Aim of the exercise: Turn the lines of text in the items below into a Markdown table with two columns, "Row" for a running number and "Line" for the line itself, skipping any blank lines. Leave the pictures out of the table.

Content starts

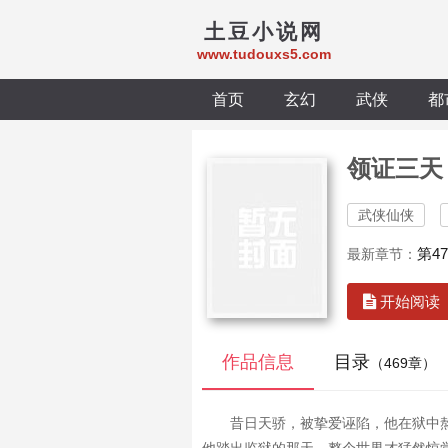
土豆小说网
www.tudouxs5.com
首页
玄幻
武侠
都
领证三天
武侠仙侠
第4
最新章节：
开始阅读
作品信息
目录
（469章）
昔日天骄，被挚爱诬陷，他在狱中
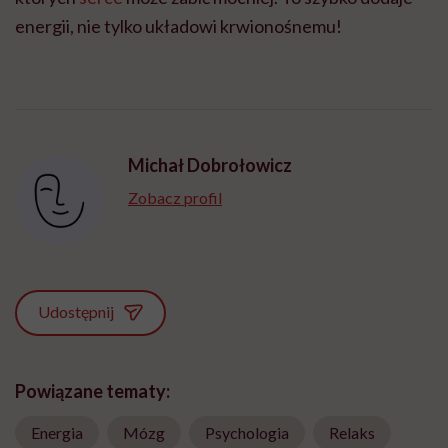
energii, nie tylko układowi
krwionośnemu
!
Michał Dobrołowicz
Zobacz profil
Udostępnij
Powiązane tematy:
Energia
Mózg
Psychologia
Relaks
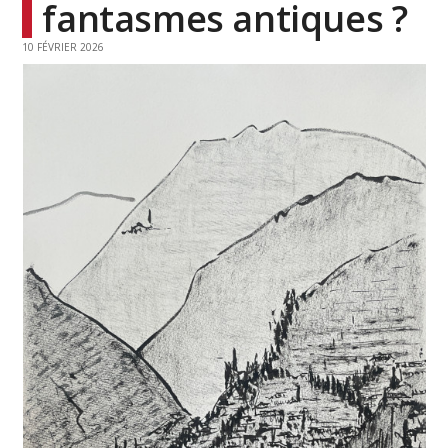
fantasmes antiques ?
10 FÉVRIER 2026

Content ends

Exercise solution:
| Row | Line |
|---|---|
| 1 | 土豆小说网 |
| 2 | www.tudouxs5.com |
| 3 | 首页 |
| 4 | 玄幻 |
| 5 | 武侠 |
| 6 | 都 |
| 7 | 领证三天 |
| 8 | 武侠仙侠 |
| 9 | 第4 |
| 10 | 最新章节： |
| 11 | 开始阅读 |
| 12 | 作品信息 |
| 13 | 目录 |
| 14 | （469章） |
| 15 | 昔日天骄，被挚爱诬陷，他在狱中 |
| 16 | energii, nie tylko układowi |
| 17 | krwionośnemu |
| 18 | ! |
| 19 | Michał Dobrołowicz |
| 20 | Zobacz profil |
| 21 | Udostępnij |
| 22 | Powiązane tematy: |
| 23 | Energia |
| 24 | Mózg |
| 25 | Psychologia |
| 26 | Relaks |
| 27 | fantasmes antiques ? |
| 28 | 10 FÉVRIER 2026 |